#### EXERCISE AIM
With the pictures left out, output the records below exactly.

[Collected data]

+ + +

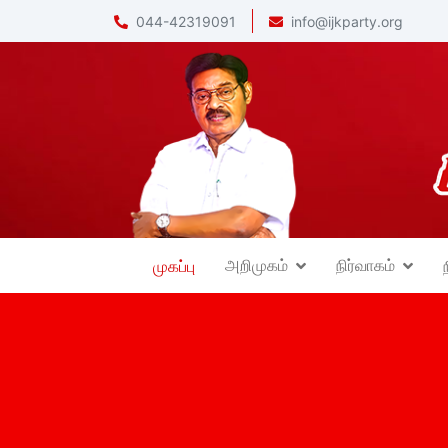
044-42319091
info@ijkparty.org
அறிமுகம்
நிர்வாகம்
முகப்பு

+ + +

#### RESPONSE TO THE EXERCISE
044-42319091
info@ijkparty.org
அறிமுகம்
நிர்வாகம்
முகப்பு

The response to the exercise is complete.